If a prediction model is to be used in clinical practice, it must be well developed and externally validated prior to use in clinical practice. While many models predicting death and severe disability after stroke have been well developed and externally validated [111,112,113,114], few models for predicting walking and arm recovery have been well developed. One model for arm recovery (the proportional recovery model) has been externally validated though results from development and validation studies suggest that the model does not predict well in all patients with stroke. This model does appear to predict outcomes well in people with less severe strokes. In this review we have identified five models [20,25,42] that are potentially ready for external validation.

It will benefit future researchers in prognostic research to have access to large datasets from stroke registries such as the Australian Stroke Clinical Registry [115]. Stroke registries can provide representative cohorts and large data sets that permit rigorous external validation of models. Regarding the choice of predictors, future researchers should consider the National Institute of Neurological Disorders and Stroke (NINDS) Stroke Common Data Element (CDE) project that recommends a common set of data to collect in studies involving people with stroke and transient ischemic attacks [116]. That would ensure data on predictors are standardised and more easily obtained in routine clinical practice, and it would help to facilitate external validation of models in other stroke cohorts.

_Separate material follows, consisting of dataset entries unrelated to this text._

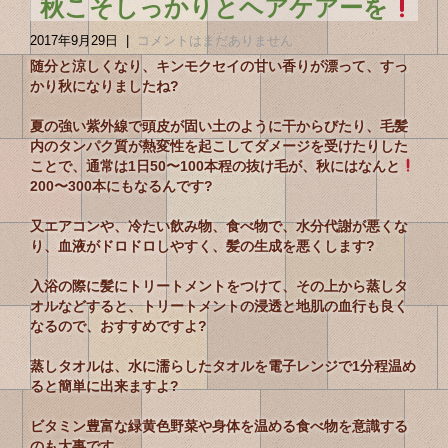
秋こそしっかりとヘアケアーを
2017年9月29日
|
コメントはまだありません
随分と涼しくなり、キンモクセイの甘い香りが漂って、すっ
かり秋になりましたね?
夏の強い紫外線で頭皮が固い土のように干からびたり、毛髪
内のタンパク質が熱変性を起こしてダメージを受けたりした
ことで、通常は1日50〜100本程の抜け毛が、秋にはなんと
200〜300本にもなるんです?
又エアコンや、冷たい飲み物、食べ物で、水分代謝が悪くな
り、血液がドロドロしやすく、髪の生成を悪くします?
入浴の際に髪にトリートメントをつけて、その上から蒸しタ
オルなどすると、トリートメントの浸透と地肌の血行も良く
なるので、おすすめですよ?
蒸しタオルは、水に濡らしたタオルを電子レンジで1分程温め
ると簡単に出来ますよ?
ビタミン豊富な緑黄色野菜や身体を温める食べ物を意識する
のも大事です。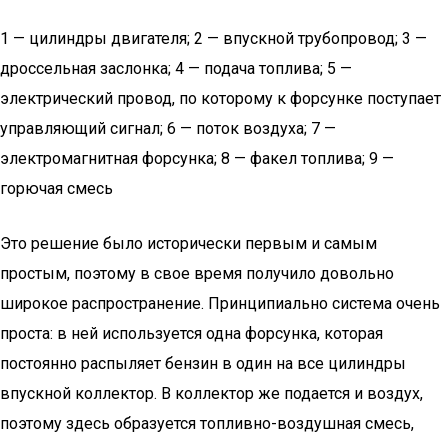
1 — цилиндры двигателя; 2 — впускной трубопровод; 3 —
дроссельная заслонка; 4 — подача топлива; 5 —
электрический провод, по которому к форсунке поступает
управляющий сигнал; 6 — поток воздуха; 7 —
электромагнитная форсунка; 8 — факел топлива; 9 —
горючая смесь
Это решение было исторически первым и самым
простым, поэтому в свое время получило довольно
широкое распространение. Принципиально система очень
проста: в ней используется одна форсунка, которая
постоянно распыляет бензин в один на все цилиндры
впускной коллектор. В коллектор же подается и воздух,
поэтому здесь образуется топливно-воздушная смесь,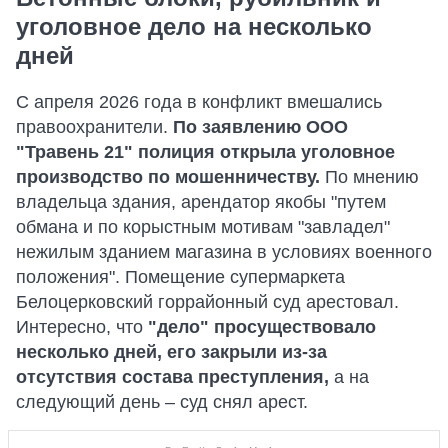
уголовное дело на несколько
дней
С апреля 2026 года в конфликт вмешались
правоохранители.
По заявлению ООО
"Травень 21" полиция открыла уголовное
производство по мошенничеству.
По мнению
владельца здания, арендатор якобы "путем
обмана и по корыстным мотивам "завладел"
нежилым зданием магазина в условиях военного
положения". Помещение супермаркета
Белоцерковский горрайонный суд арестовал.
Интересно, что
"дело" просуществовало
несколько дней, его закрыли из-за
отсутствия состава преступления,
а на
следующий день – суд снял арест.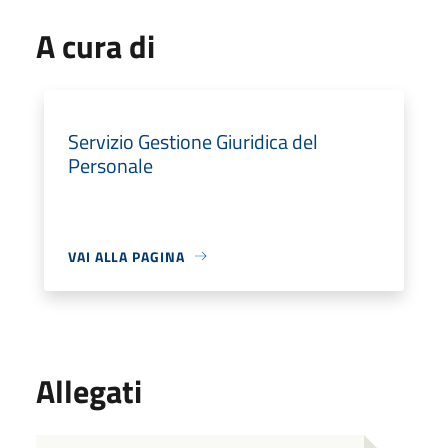
A cura di
Servizio Gestione Giuridica del
Personale
VAI ALLA PAGINA
Allegati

Although there is no single recommended approach to building a multivariate prediction model, several techniques are known to lead to overfitting and predictor selection bias. Researchers conducting prognostic research should use contemporary techniques and refer to guidelines on the reporting and conduct of prediction modelling studies [8,9,56] in order to develop robust prediction models. A good example of a rigorously developed and validated prediction model is the iScore model used to predict mortality after stroke112]. The iScore model has been externally validated and has an acceptable predictive accuracy (c-statistics ≥0.78) [111,117]. It can be implemented with a web application [118] or a smartphone application [119]. Distribution of software for calculating prognoses using web sites or smartphones will facilitate use of prediction models in practice.

Neurophysiology and neuroimaging data have an important role to play in diagnosis and in understanding mechanisms of arm recovery [120,121,122]. While many studies suggest neurophysiology and neuroimaging data can be helpful in predicting arm recovery [3,6,105,106,107], there is no strong evidence that models containing neurophysiology or neuroimaging data predict arm recovery better than models containing clinical data, or that the addition of neurophysiology or neuroimaging data to models containing clinical predictors provide sufficient increase in predictive accuracy to warrant their use. Researchers who develop prediction models based on neurophysiological or neuroimaging data should routinely investigate whether the neurophysiological or neuroimaging data provide better predictive accuracy than models based on clinical data alone. Exemplary studies of prediction models for stroke include the neuroimaging studies conducted by Johnston et al. [123,124,125] and Schiemanck et al. [126]. In their studies predicting outcomes [123,124,125] and independence in activities of daily living [126] after stroke, neuroimaging data (i.e., CT or MRI scans of infarct volume) either did not improve the predictive accuracy of the model with clinical predictors [123,124,126] or produced only small and unimportant increases in predictive accuracy [125].

Readers should be aware that we have only provided a brief critical appraisal of development studies in walking and arm recovery. Other factors such as outcome measurement, sample size, missing data, blinding of predictor measurement, timing of predictor measurement and handling of predictors in the model can also influence the risk of bias and/or applicability of a prediction model [56].